> Extracted information
┏━━

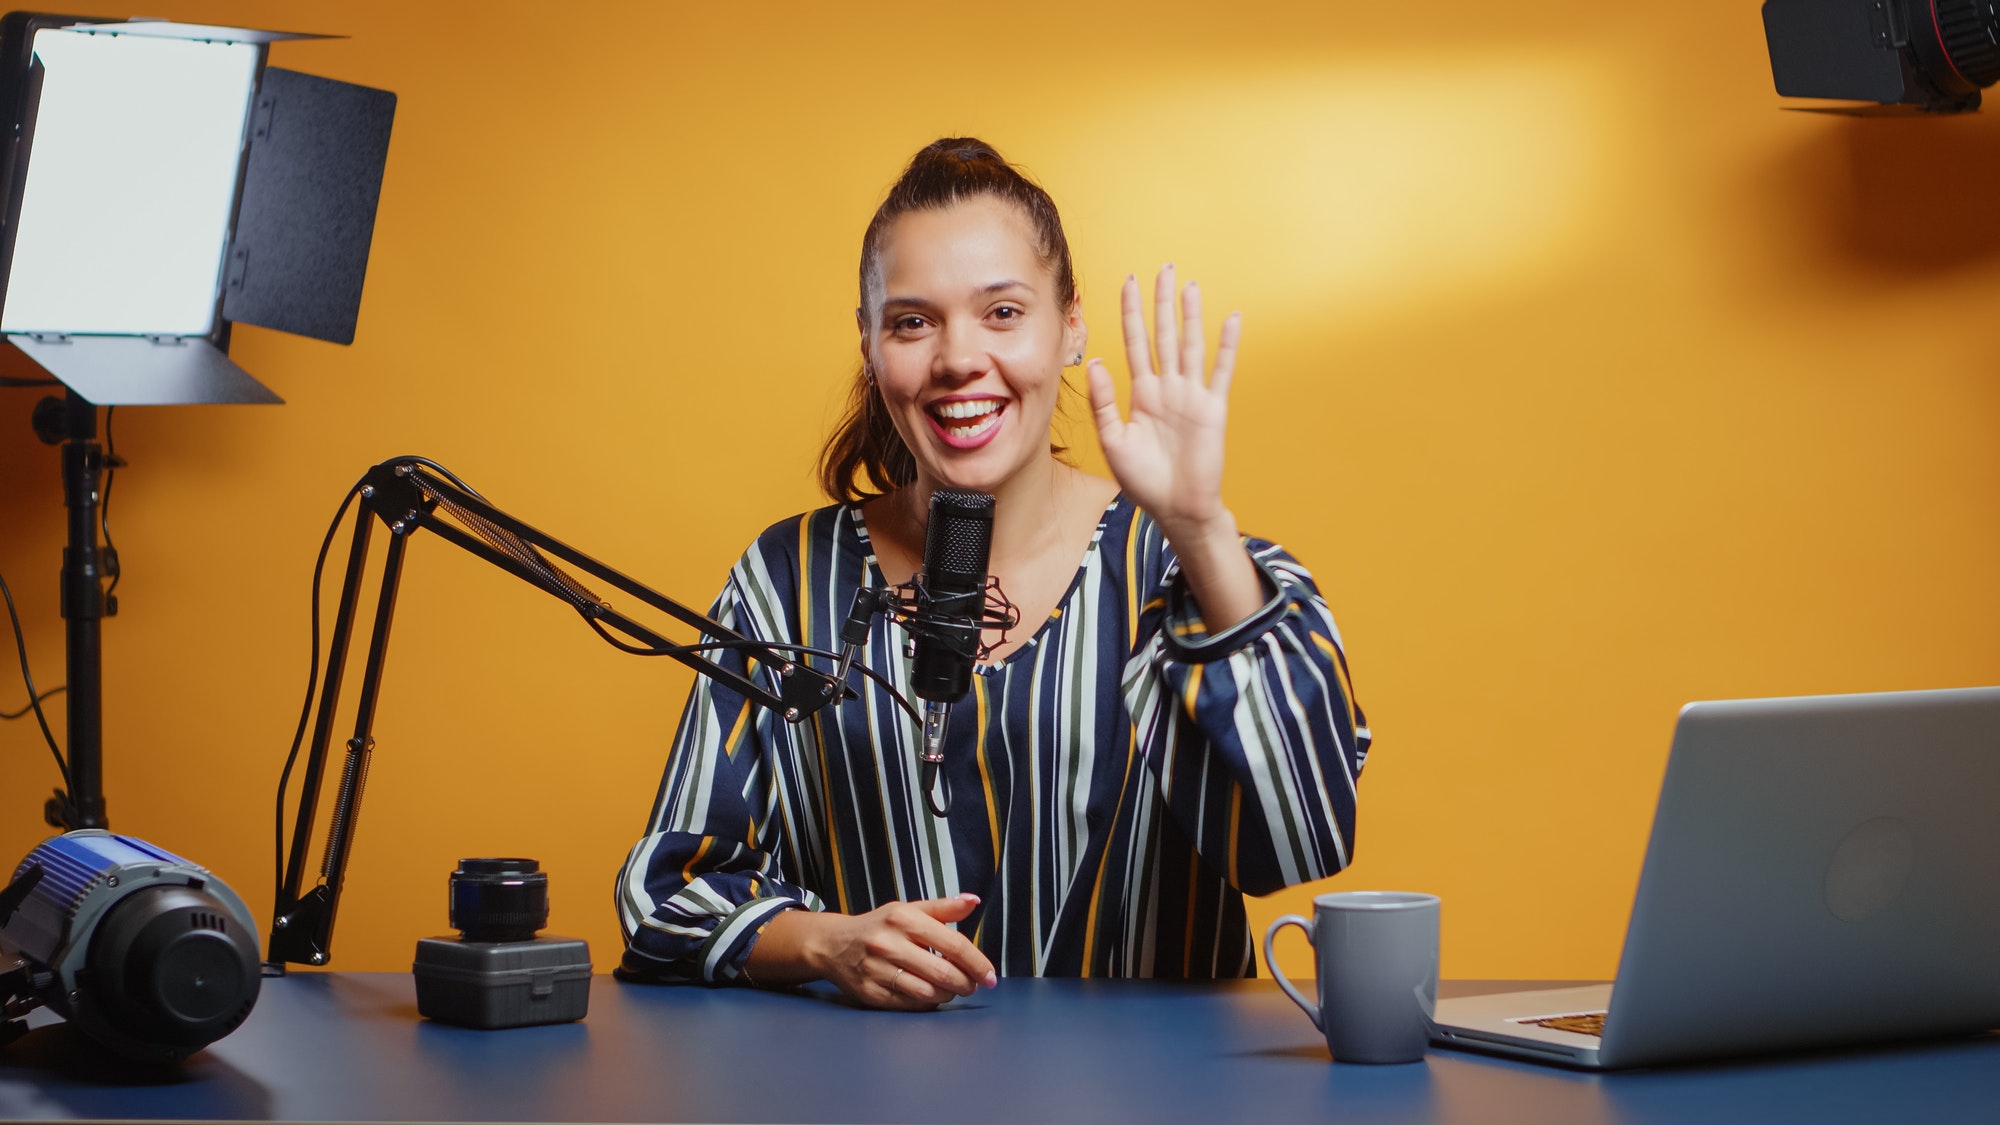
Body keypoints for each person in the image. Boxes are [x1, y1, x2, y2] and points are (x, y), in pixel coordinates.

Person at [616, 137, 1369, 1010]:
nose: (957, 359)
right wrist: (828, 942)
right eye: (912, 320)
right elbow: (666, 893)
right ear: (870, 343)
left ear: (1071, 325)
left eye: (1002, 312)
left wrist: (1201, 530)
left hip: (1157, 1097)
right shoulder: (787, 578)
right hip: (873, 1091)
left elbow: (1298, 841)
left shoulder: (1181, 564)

┗━━
┏━━

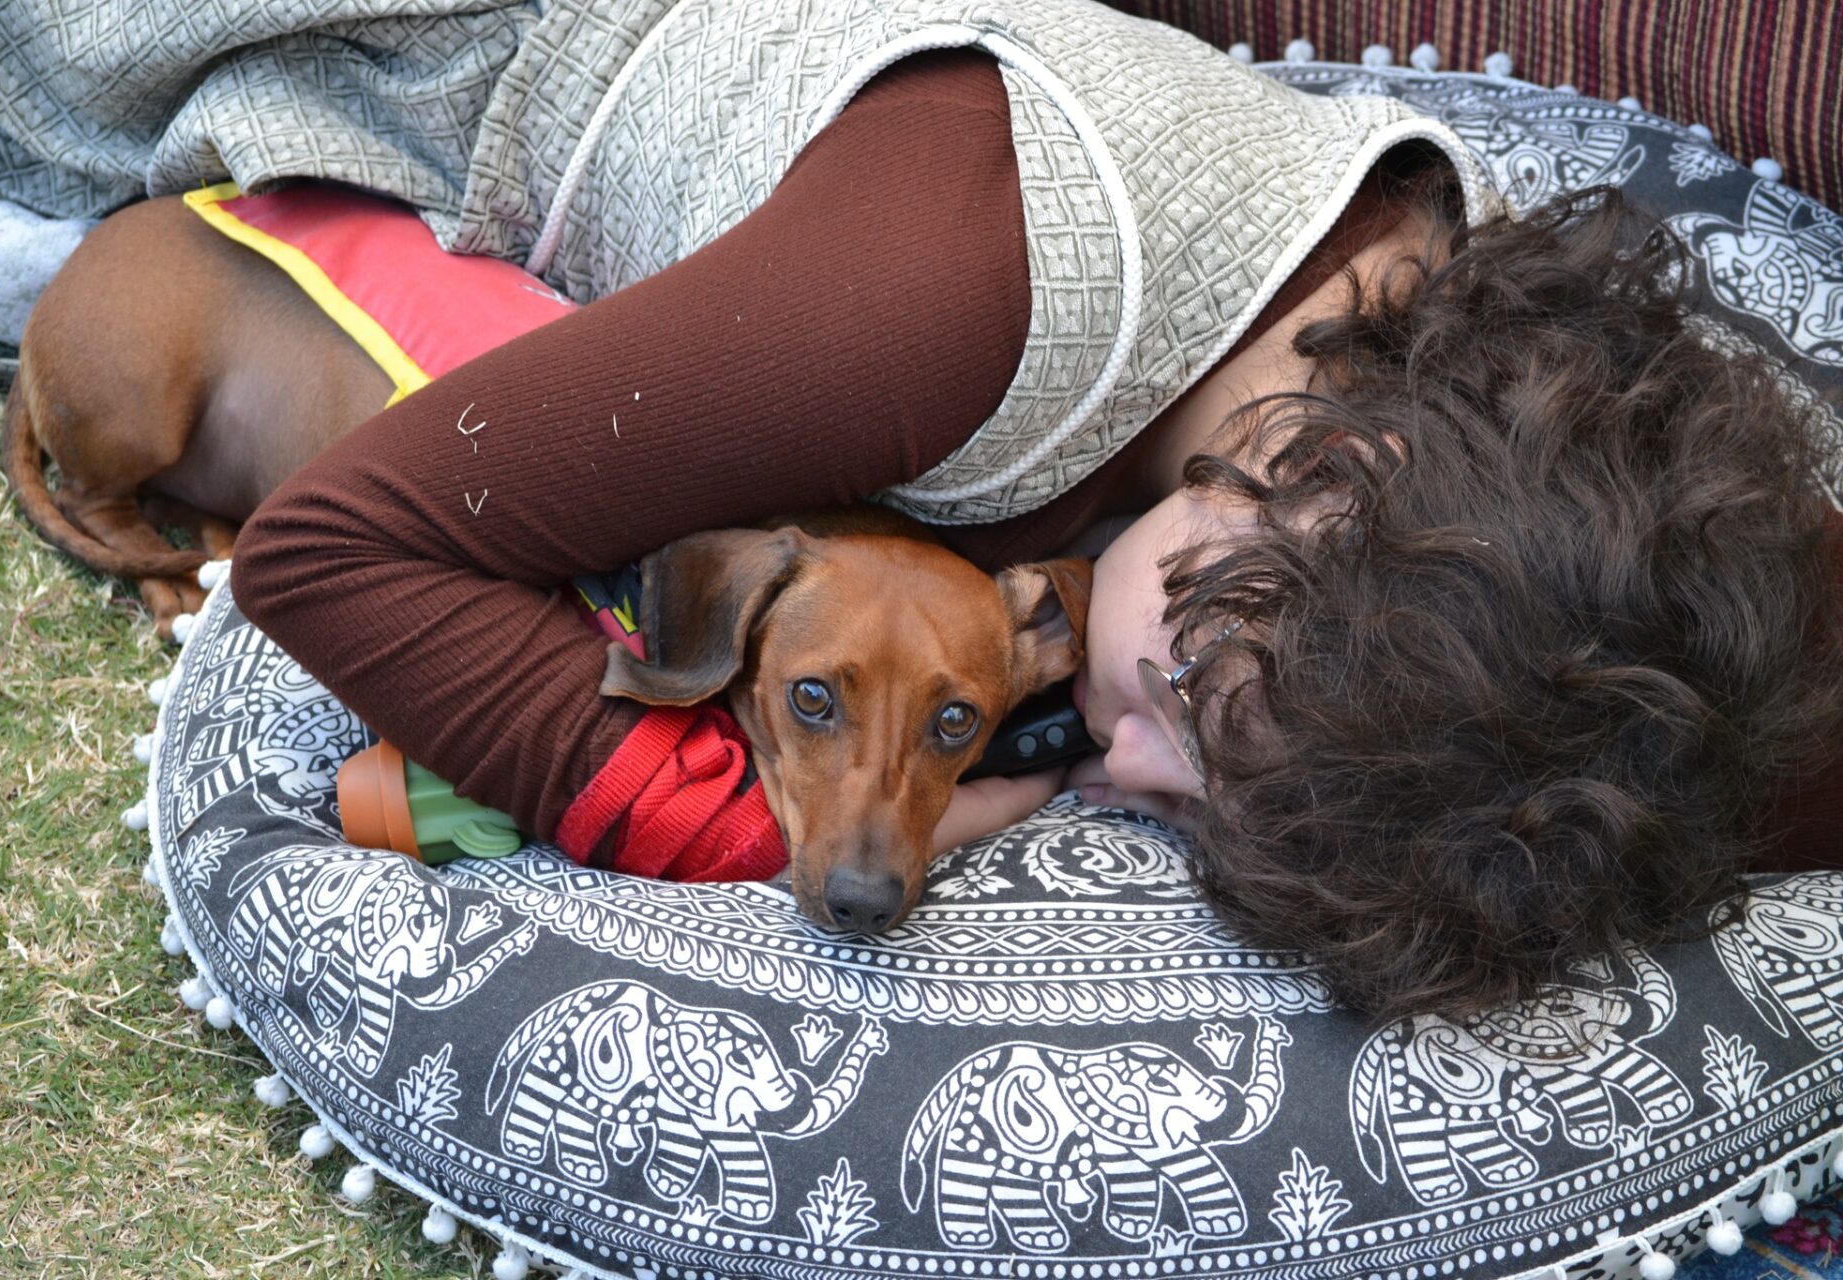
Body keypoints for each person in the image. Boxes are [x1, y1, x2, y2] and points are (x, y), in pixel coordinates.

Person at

┗━━

> Problem statement
Could you restate, word for word, the lines above from the one with "nose: (957, 359)" to the one with "left shoulder: (1181, 564)", both included?

> Response to the task
nose: (957, 359)
right wrist: (828, 942)
right eye: (912, 320)
right elbow: (666, 893)
right ear: (870, 343)
left ear: (1071, 325)
left eye: (1002, 312)
left wrist: (1201, 530)
left hip: (1157, 1097)
right shoulder: (787, 578)
right hip: (873, 1091)
left elbow: (1298, 841)
left shoulder: (1181, 564)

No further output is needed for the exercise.